O lugar da fruta

Público 20110730  Miguel Esteves Cardoso

Quando eu era um catraio e não sabia ou suspeitava que o mundo inteiro estava à minha frente - ou ao meu lado, ou atrás de mim -, havia mercearias e havia praças (a que agora chamam mercados), mas, sobretudo, acima de tudo, ali perto de onde vivêssemos, havia lugares de fruta. Eram mais essenciais do que as padarias ou os talhos. Nos lugares de fruta compravam-se frutas, hortaliças, queijos e fiambres. Matavam-se coelhos. Lembro-me de ir ao lugar de frutas em São Pedro do Estoril mais perto da minha casa, a menos de cem metros, para comprar um coelho.
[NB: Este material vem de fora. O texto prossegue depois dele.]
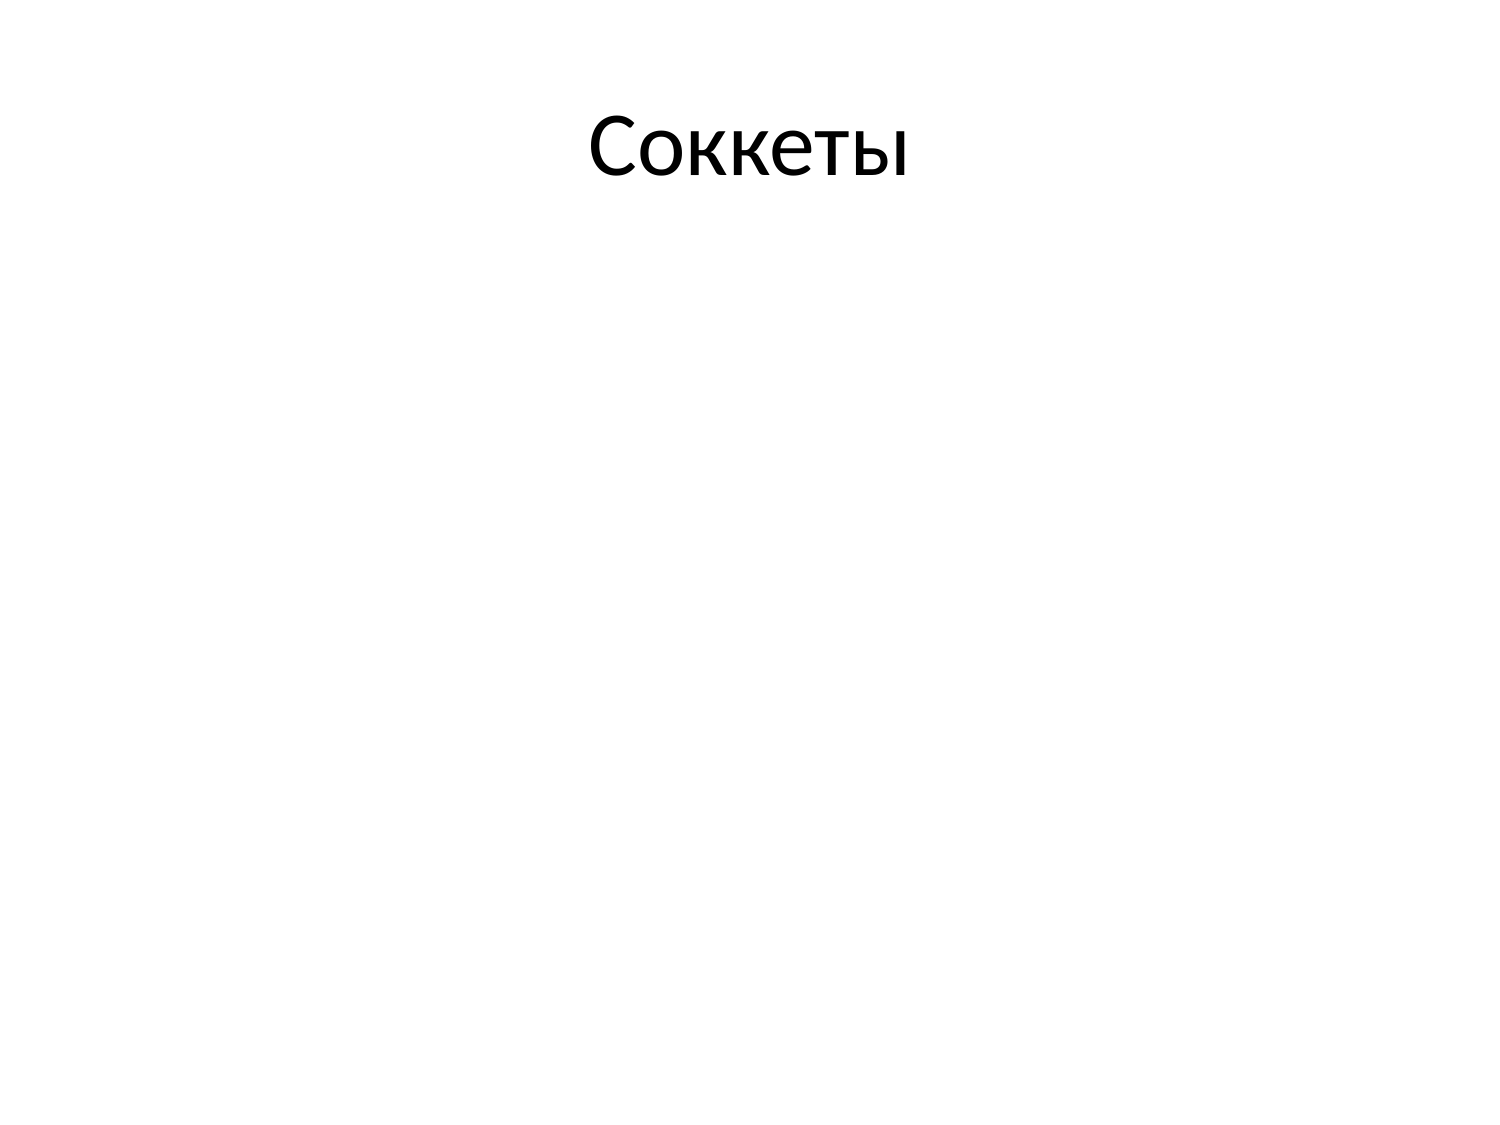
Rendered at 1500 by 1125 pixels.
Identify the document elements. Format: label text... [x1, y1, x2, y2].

title Соккеты [75, 45, 1425, 233]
O homem do lugar de frutas ouviu-me e saiu de cena para dar uma pancada de morte, que ouvi. Voltou com um coelho despelado, ainda morno no saco de plástico. Senti-me um assassino encomendado. Desde então, só como coelho com a maior das culpas e a cada vez mais amarga memória daquele dia: quanto mais disfarçado e culturalmente justificado, melhor. Isto é, só como à caçador: a coisa, hipocritamente, que menos sou.
Faltam-nos nomes. Como se chama o lugar onde compramos os jornais e as revistas? É um quiosque? É uma tabacaria? É uma papelaria? É um ardina? Não é nada dessas coisas. O lugar de frutas diz tudo, recusando-se a dar-lhe um nome. Não é nem uma frutaria nem uma hortaliceira. É um nome agradavelmente errado - mas suficiente próximo. Sugiro, consciente que é horrível, "lugar de impressos". Dá para jornais, revistas, livros e panfletos. O segredo - o centro essencial - é lugar.